José Manuel Rodríguez
Docente de Humanidades de la Universidad Católica San Pablo
La historia se inserta en el género que podríamos llamar ‘juegos psicópatas’. Desde antes de la Roma Imperial, ha existido ese tipo de batallas escénicas para divertir a un grupo de espectadores con fuertes rasgos psicopáticos, que goza viendo cómo un grupo de sus semejantes se matan sacando lo peor de sí, mientras ellos disfrutan de otros placeres en sus asientos.
Tenemos evidencia de estas cosas entre los aztecas, los chavines, los mochicas y muchos otros pueblos originarios, cuyas sanguinarias manías, son hoy convenientemente ignoradas por los románticos que quieren hacernos creer que caímos de un paraíso prehispánico.
Antecedentes audiovisuales más inmediatos, son los Juegos del hambre y como referencia más asociada a lo sanguinario, esa interminable saga en la que una especie de payaso en un triciclo dice “que comience el juego” o todas esas películas donde un grupo secreto de millonarios poderosísimos, compra personas por Internet para gozar matándolas usualmente en algún país del este de Europa.
Gente loca y sanguinaria hubo siempre. Dale poder y tendrás como resultado la perversa, estéril y profundamente aburrida pretensión de convertir a los demás en juguete de sus bajas pasiones, porque ya no alcanza con tener solo esclavos: ahora se trata de jugar con sus vidas y gozar con ello. Es la quintaesencia del abuso. La otra cara de la moneda es que el poder en sí mismo, es la droga que convierte rápidamente a un ser humano normal en un monstruo.

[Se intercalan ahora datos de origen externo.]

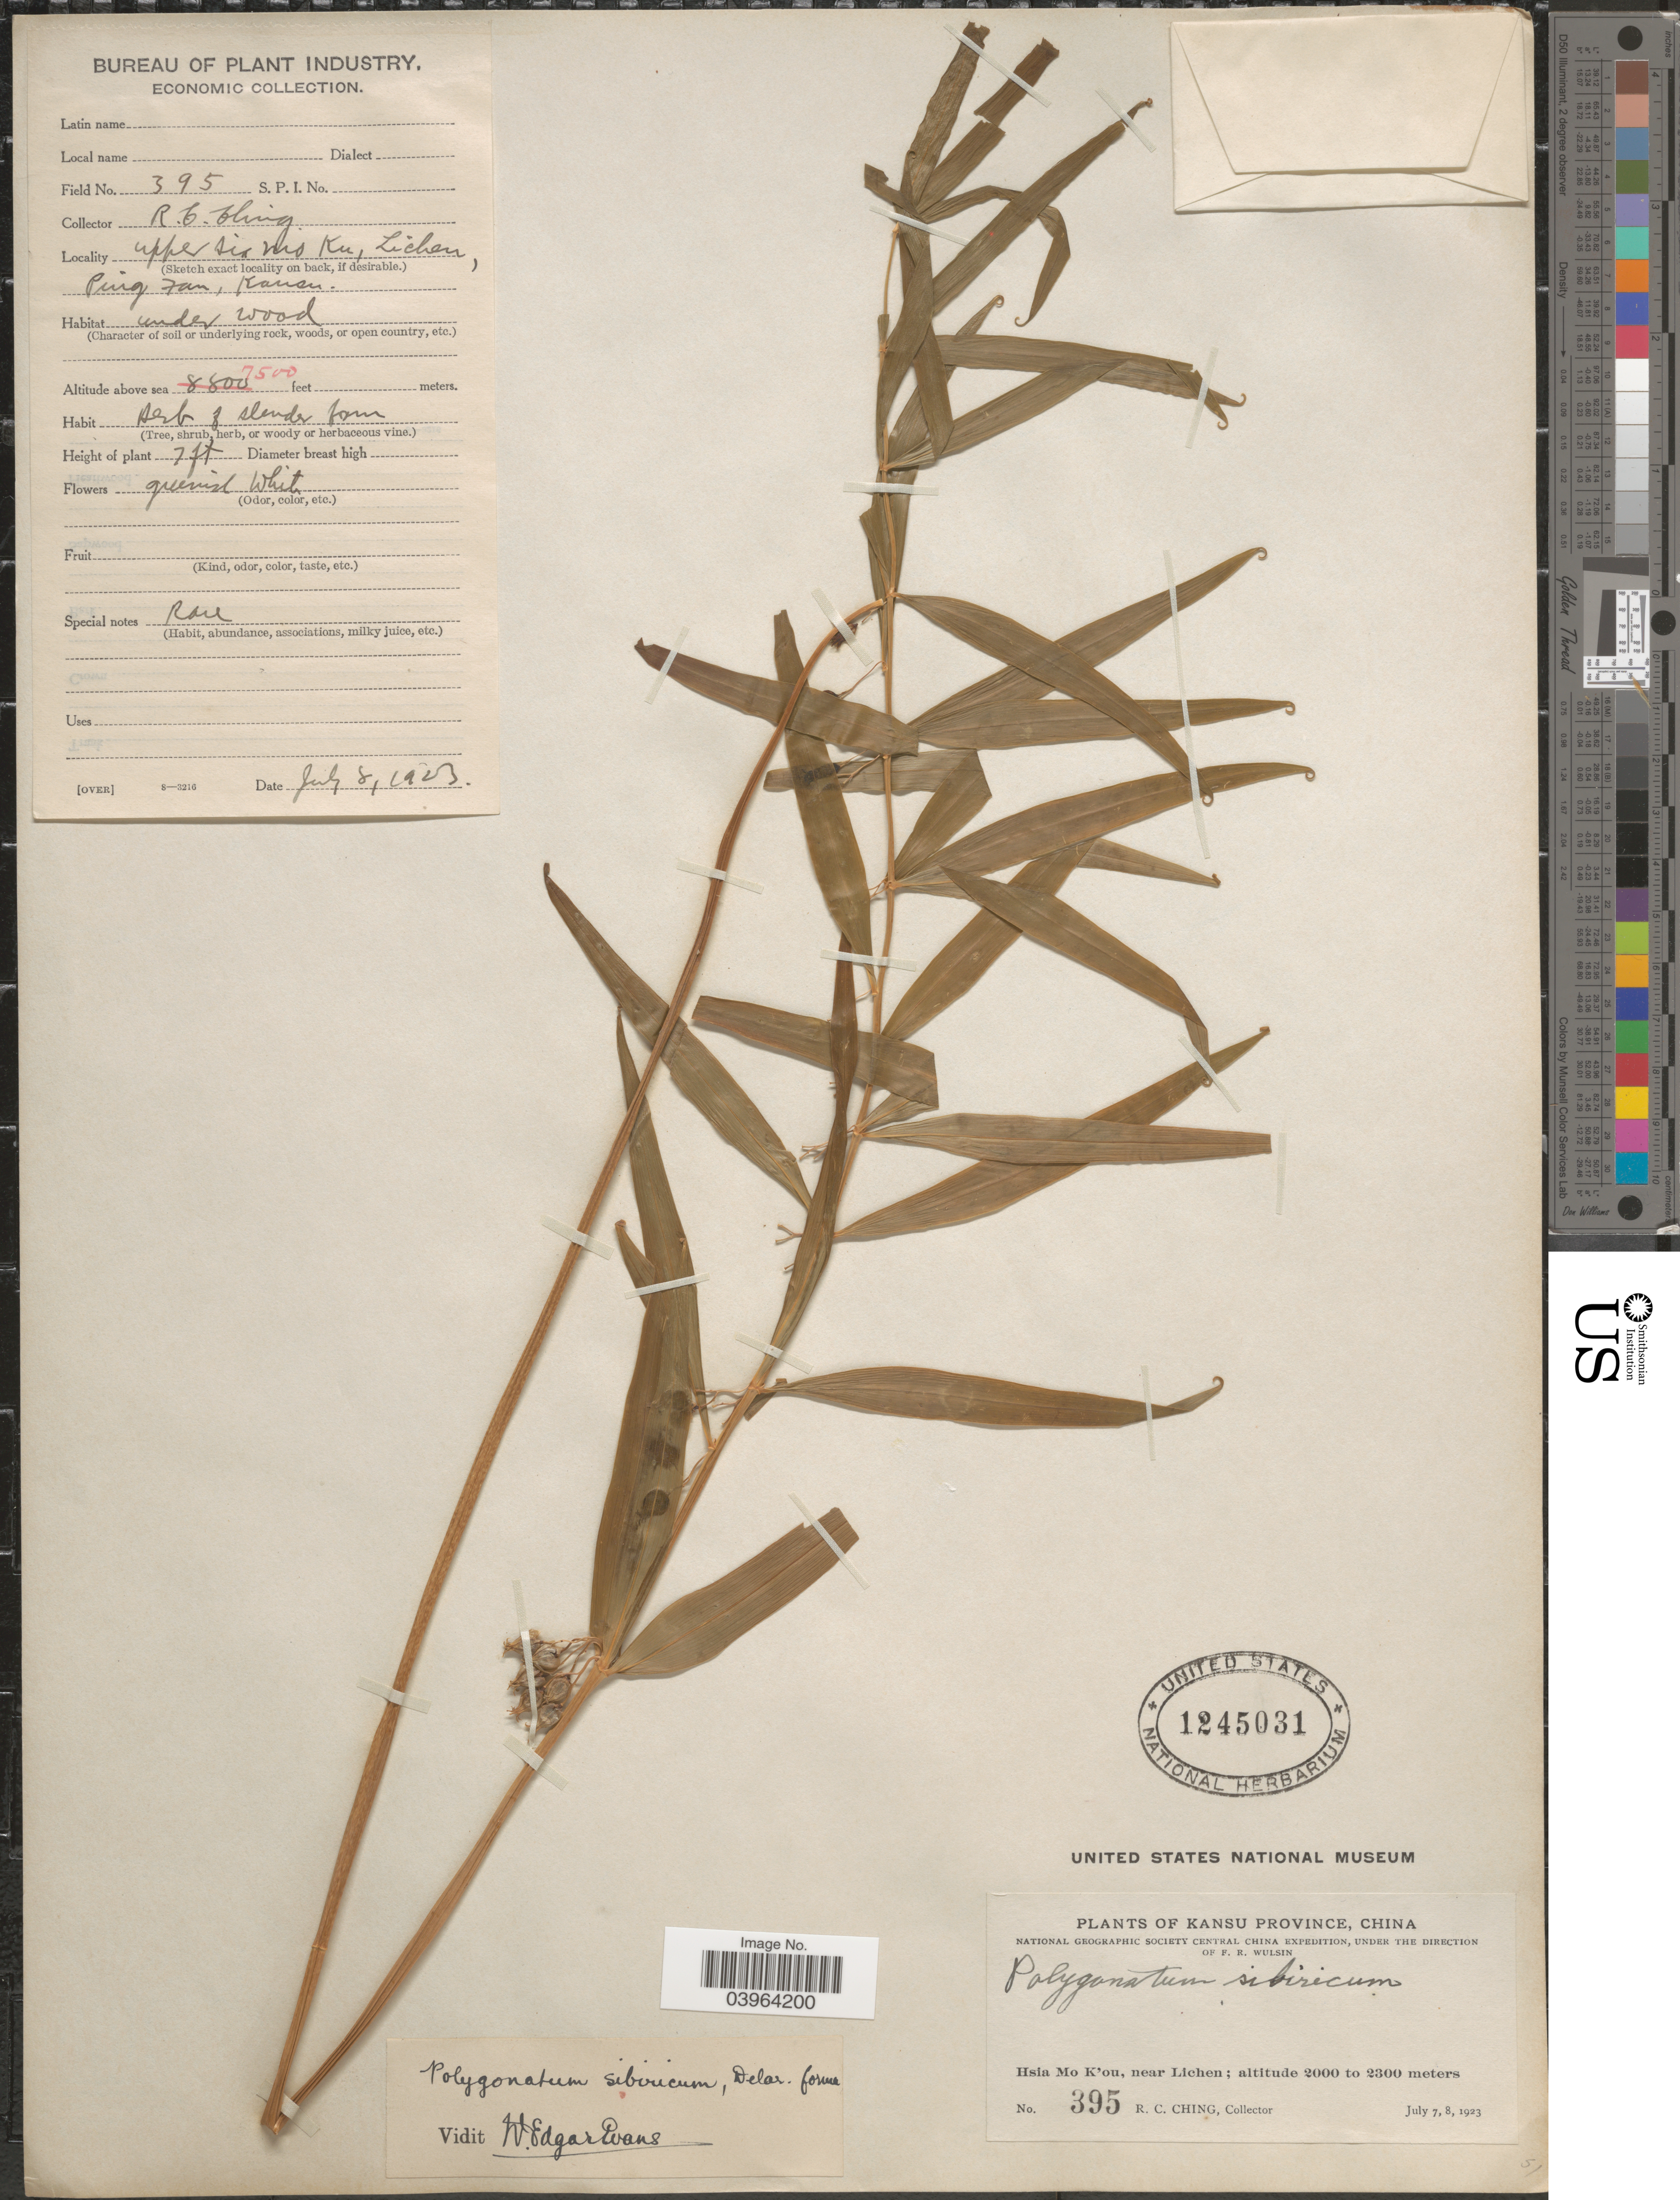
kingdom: Plantae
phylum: Tracheophyta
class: Liliopsida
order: Asparagales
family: Asparagaceae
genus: Polygonatum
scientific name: Polygonatum sibiricum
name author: F. Delaroche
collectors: R. C. Ching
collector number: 395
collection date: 1923-07-07/1923-07-08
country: China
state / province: Gansu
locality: Kansu Province. Hsia Mo K'ou, near Lichen.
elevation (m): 2000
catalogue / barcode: US 1245031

La serie tiene un fuerte sabor a provincia occidental. No conozco Corea, pero el infantilismo de la historia, las actuaciones sobreactuadas, los gestos casi teatrales, recuerdan mucho los intentos de imitar a Occidente, vistos en los países capitalistas de Oriente.
La suma de adelantos tecnológicos, prosperidad económica y el vacío cultural de fondo, producen este tipo de manifestaciones artísticas en las que nada parece auténtico y todo se ve artificial. Tengo la impresión de que en eso radica la genialidad de la serie: lo han hecho adrede; es decir, se trata de una parábola cargada de autocrítica. En eso se parece mucho a la sobrecogedora Parásitos.
Vista desde la teología, no escapan a la consideración una serie de símbolos muy sugerentes y concatenados: un cerdo lleno de dinero que baja del cielo exigiendo la vida de los jugadores; un grupo de soldados anónimos que ejecutan órdenes criminales sin pensar; una serie de juegos infantiles diseñados para seleccionar a los mejores; un baile de máscaras que expresa una jerarquía inversa; la absoluta falta de referencia a nada valioso, nada trascendente, nada espiritual, nada que no sea lo que el dinero puede comprar o prometer; la frustración que la acumulación de dinero y poder genera; el abismal aburrimiento que está en la raíz y en la cima de esta actividad brutal. En síntesis: una bastante completa descripción del infierno.
En ese sentido, El juego del calamar, puede leerse con el mismo fruto que se obtiene de meditar sobre el infierno: el rechazo al desamor que es en realidad una decidida afirmación de la necesidad del amor.